Start of Entries shown
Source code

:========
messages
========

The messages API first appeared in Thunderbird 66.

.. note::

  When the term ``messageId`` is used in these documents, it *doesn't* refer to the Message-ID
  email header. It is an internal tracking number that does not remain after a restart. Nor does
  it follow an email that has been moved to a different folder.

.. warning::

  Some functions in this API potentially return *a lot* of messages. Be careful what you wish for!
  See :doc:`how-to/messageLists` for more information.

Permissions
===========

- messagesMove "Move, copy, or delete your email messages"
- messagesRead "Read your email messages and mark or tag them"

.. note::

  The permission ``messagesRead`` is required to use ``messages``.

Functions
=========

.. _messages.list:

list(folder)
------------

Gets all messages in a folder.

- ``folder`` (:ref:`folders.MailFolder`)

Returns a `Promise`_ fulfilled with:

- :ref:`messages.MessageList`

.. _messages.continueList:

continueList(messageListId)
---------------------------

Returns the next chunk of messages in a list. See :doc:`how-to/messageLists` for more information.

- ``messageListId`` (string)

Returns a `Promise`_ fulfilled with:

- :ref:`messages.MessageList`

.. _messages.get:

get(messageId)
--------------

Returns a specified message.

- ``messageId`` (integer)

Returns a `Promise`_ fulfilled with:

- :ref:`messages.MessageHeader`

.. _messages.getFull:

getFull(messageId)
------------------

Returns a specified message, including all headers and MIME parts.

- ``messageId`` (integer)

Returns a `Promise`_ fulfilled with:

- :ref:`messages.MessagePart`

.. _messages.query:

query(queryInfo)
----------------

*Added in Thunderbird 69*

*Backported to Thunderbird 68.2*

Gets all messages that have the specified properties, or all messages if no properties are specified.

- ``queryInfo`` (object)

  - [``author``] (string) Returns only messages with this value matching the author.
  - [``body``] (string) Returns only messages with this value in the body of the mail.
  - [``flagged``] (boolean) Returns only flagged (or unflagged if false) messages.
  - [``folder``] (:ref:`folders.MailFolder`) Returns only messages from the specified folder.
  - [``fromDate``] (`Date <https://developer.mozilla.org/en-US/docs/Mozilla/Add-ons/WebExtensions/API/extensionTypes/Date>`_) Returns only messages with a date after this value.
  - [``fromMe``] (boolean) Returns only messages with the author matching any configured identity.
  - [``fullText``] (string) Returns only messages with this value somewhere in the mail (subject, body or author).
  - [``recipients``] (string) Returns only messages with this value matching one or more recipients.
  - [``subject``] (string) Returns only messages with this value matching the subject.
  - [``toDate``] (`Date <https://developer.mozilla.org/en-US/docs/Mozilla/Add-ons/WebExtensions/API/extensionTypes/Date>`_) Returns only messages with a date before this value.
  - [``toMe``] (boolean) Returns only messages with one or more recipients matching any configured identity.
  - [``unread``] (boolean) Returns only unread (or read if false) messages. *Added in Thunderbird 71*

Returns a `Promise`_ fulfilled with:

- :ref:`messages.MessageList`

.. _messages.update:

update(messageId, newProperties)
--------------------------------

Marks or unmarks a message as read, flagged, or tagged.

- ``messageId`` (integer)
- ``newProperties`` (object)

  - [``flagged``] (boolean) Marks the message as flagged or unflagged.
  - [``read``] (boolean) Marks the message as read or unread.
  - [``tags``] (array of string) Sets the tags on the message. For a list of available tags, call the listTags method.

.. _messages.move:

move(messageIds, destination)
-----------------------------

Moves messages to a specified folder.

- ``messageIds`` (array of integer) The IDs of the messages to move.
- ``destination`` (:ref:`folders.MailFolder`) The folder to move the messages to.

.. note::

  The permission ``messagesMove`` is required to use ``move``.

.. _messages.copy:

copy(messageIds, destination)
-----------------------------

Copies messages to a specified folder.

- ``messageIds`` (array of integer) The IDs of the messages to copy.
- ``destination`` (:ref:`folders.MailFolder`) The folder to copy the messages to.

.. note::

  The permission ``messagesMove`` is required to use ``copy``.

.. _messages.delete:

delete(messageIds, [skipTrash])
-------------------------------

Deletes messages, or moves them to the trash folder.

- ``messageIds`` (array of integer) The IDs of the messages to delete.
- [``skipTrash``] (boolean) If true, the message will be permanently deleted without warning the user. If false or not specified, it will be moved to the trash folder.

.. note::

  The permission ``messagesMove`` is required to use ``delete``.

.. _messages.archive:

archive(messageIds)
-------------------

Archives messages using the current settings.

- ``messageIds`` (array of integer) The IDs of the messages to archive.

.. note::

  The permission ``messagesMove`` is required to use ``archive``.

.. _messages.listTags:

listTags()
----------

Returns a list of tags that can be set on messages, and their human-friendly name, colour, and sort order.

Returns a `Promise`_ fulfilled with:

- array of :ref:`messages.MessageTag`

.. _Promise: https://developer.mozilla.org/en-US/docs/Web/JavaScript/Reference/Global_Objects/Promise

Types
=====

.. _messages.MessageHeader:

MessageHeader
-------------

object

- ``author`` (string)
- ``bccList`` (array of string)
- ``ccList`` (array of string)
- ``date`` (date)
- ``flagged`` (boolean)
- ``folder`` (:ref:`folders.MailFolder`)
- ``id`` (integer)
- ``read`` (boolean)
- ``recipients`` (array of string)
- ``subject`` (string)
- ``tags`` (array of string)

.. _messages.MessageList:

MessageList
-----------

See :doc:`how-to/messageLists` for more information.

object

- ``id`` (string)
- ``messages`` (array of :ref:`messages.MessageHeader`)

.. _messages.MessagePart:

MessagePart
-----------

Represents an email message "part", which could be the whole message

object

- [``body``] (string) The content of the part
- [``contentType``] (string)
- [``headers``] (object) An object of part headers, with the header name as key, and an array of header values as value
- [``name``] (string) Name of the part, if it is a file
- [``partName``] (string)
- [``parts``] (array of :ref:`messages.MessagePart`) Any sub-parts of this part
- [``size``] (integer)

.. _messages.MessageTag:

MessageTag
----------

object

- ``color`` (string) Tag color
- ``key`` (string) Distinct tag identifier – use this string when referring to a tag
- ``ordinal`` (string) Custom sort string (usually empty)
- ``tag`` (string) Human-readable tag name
End of Entries shown
Start of Entries shown
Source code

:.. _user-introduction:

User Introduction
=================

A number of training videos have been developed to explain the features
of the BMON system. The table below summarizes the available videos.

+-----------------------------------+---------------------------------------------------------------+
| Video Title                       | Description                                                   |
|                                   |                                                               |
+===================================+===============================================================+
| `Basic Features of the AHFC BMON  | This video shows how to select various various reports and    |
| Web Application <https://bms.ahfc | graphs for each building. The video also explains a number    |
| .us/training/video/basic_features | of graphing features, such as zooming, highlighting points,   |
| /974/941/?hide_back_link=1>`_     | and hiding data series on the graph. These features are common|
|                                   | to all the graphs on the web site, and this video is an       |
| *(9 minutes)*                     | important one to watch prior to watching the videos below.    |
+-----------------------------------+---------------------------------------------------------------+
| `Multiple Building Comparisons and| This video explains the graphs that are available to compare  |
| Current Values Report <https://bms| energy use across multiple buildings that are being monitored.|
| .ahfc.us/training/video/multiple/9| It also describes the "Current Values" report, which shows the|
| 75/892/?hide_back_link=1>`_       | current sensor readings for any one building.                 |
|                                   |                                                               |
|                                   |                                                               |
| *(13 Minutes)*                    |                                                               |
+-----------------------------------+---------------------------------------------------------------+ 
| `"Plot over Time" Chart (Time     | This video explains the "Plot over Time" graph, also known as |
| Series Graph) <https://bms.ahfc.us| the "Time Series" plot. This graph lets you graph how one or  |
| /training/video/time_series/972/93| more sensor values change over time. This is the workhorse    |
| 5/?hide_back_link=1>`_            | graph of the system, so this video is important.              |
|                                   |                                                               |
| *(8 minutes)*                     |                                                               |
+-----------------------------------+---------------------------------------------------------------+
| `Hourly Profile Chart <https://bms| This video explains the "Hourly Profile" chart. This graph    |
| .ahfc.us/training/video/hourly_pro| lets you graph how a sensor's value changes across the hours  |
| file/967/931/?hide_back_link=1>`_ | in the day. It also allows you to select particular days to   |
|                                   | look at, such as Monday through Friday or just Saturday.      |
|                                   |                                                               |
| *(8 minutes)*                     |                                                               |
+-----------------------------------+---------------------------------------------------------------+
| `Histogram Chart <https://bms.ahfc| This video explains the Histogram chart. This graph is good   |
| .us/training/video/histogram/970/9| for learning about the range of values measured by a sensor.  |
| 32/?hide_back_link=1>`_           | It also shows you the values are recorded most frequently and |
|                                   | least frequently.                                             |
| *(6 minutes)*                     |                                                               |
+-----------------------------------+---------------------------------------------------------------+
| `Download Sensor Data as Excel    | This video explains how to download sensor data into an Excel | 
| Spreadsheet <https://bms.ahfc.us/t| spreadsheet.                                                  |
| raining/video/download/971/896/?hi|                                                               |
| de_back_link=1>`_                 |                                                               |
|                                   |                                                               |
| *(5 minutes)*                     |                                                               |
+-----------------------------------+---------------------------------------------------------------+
End of Entries shown
Start of Entries shown
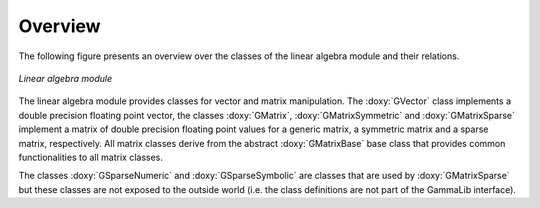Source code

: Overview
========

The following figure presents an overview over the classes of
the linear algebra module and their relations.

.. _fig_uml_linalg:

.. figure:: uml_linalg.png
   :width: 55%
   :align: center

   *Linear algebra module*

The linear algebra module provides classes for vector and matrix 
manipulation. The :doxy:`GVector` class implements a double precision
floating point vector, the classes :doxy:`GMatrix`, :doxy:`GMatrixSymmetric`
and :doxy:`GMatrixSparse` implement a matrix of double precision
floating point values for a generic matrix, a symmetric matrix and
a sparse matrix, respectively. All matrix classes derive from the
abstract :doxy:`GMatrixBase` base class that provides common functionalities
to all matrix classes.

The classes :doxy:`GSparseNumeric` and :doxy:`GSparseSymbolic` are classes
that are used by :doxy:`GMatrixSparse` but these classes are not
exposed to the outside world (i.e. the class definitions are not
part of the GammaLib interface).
End of Entries shown
Task to complete
Every line in the listing above that mentions "folder" should be returned.

Answer space
  it follow an email that has been moved to a different folder.
list(folder)
Gets all messages in a folder.
- ``folder`` (:ref:`folders.MailFolder`)
  - [``folder``] (:ref:`folders.MailFolder`) Returns only messages from the specified folder.
Moves messages to a specified folder.
- ``destination`` (:ref:`folders.MailFolder`) The folder to move the messages to.
Copies messages to a specified folder.
- ``destination`` (:ref:`folders.MailFolder`) The folder to copy the messages to.
Deletes messages, or moves them to the trash folder.
- [``skipTrash``] (boolean) If true, the message will be permanently deleted without warning the user. If false or not specified, it will be moved to the trash folder.
- ``folder`` (:ref:`folders.MailFolder`)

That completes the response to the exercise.